IT'S BEEN ON the air barely a year and a half, yet TV's No. 1 drama has already inspired nearly a dozen unofficial websites, a fan club on America Online, and a newsgroup that could (almost) generate more Friday-morning traffic than alt.sex. But as diverse as these ER offerings are, some general principles can be extracted from them for the enlightenment of those who would like to set up a site on the World Wide Web devoted to a favorite TV show, movie, or recording artist.
Be obsessive.

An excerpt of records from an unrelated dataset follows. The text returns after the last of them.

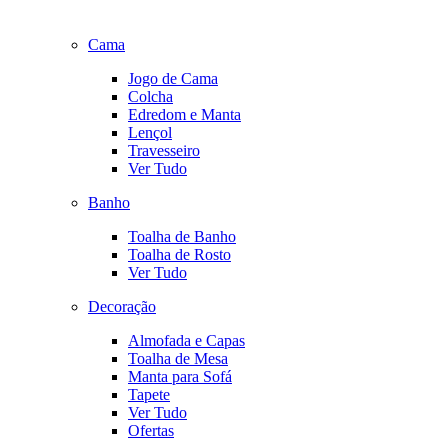
Cama
Jogo de Cama
Colcha
Edredom e Manta
Lençol
Travesseiro
Ver Tudo
Banho
Toalha de Banho
Toalha de Rosto
Ver Tudo
Decoração
Almofada e Capas
Toalha de Mesa
Manta para Sofá
Tapete
Ver Tudo
Ofertas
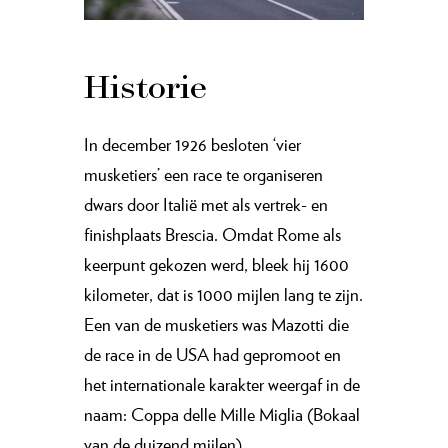
Historie
In december 1926 besloten ‘vier
musketiers’ een race te organiseren
dwars door Italië met als vertrek- en
finishplaats Brescia. Omdat Rome als
keerpunt gekozen werd, bleek hij 1600
kilometer, dat is 1000 mijlen lang te zijn.
Een van de musketiers was Mazotti die
de race in de USA had gepromoot en
het internationale karakter weergaf in de
naam: Coppa delle Mille Miglia (Bokaal
van de duizend mijlen).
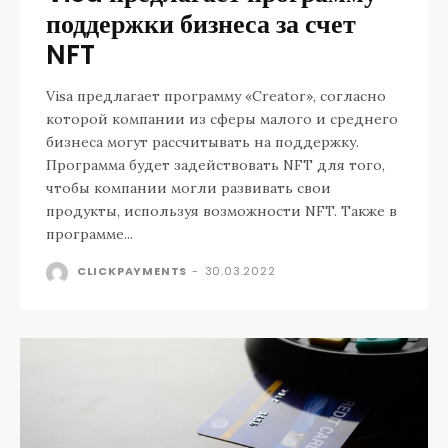
поддержки бизнеса за счет
NFT
Visa предлагает программу «Creator», согласно
которой компании из сферы малого и среднего
бизнеса могут рассчитывать на поддержку.
Программа будет задействовать NFT для того,
чтобы компании могли развивать свои
продукты, используя возможности NFT. Также в
программе...
CLICKPAYMENTS
-
30.03.2022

The urtext (or should that be ER-text?) of the ER-in-cyberspace movement, Donald Chow's endless, incredibly detailed answers to frequently asked questions(http://www.ualberta.ca/~vichan/www/er.html), leaves no kidney stone unturned. This astounding treatise includes synopses of ER episodes, from four-paragraph sketches to a 1,200-word exegesis on the Sept. 29, 1995, show, in which Chow delineates no fewer than five simultaneous plotlines, one of which involves prickly new chief resident Kerry Weaver (Laura Innes).
Be perverse in your choice of stars. You won't find much attention paid to ER mainstays Anthony Edwards or Julianna Margulies -- but there are pages devoted to heartthrob Noah Wyle (http://www.gti. net/will/noah); currently departed Ming-Na Wen (http://www.nd.edu/~aleyden/ ming.html), who played a med student; and Abraham Benrubi, the portly actor behind the admissions desk (http://www. halcyon.com/tedlewis/benrubi.html). Oddly enough, Christine Elise -- the one cast member you'd think would become a classic Net pinup in a league with Teri Hatcher -- is virtually invisible in this medium.
Indulge your creativity. Now appearing on Danny Green's exhaustive website (http://www.seas.gwu.edu/student/danny/ er) is the ''official'' ER Drinking Game (''Ross gets puppy-dog eyes while looking at Hathaway -- 1/2 drink,'' ''Chloe smokes/drinks while talking about her baby -- 2 drinks''). And a Jan. 7 posting on the Usenet discussion group alt.tv.er hints at the spin-off of alt.erotic.fiction.er.
Geography doesn't matter. George Olund's Swedish website (http://www.dsg. ki.se/~b95-geo) is a game attempt at keeping up with the latest developments on ER, or Cityakuten, as it's known in the frozen north. (Laments George, ''Since ER ain't that 'big' in Sweden, it's quite difficult to obtain material.'') And those wondering ''Dove viene filmato ER?'' might want to check out an Italian site (http://www.altair.it/er) that contains no English whatsoever.
Be very obsessive. Notes one Windy City resident on the alt.tv.er newsgroup, ''Doesn't ER have any native Chicagoans on the production crew? How did N. SEDGWICK ST. become SEDGWICK AV. on the street sign? #1064 would be at the corner of North Avenue, which is a major artery, not the sort of side street where Mark pulled up.''
Crave verisimilitude. It only stands to reason that most ER fans would be as attentive to medical detail as a roomful of hysterical neurasthenics. That explains the page attached to the Wyle site in which a hospital resident in Chicago expounds on the show (''John Carter isn't a doctor; he's a fourth-year medical student doing an elective surgical sub-internship'') and the bibliography of ''good books to read'' in the Chow site, including the classic medical-school text Current Emergency Diagnosis & Treatment. Chow also features a handy glossary of impenetrable ER lingo, including CBC, Chem 7, and Tox Screen.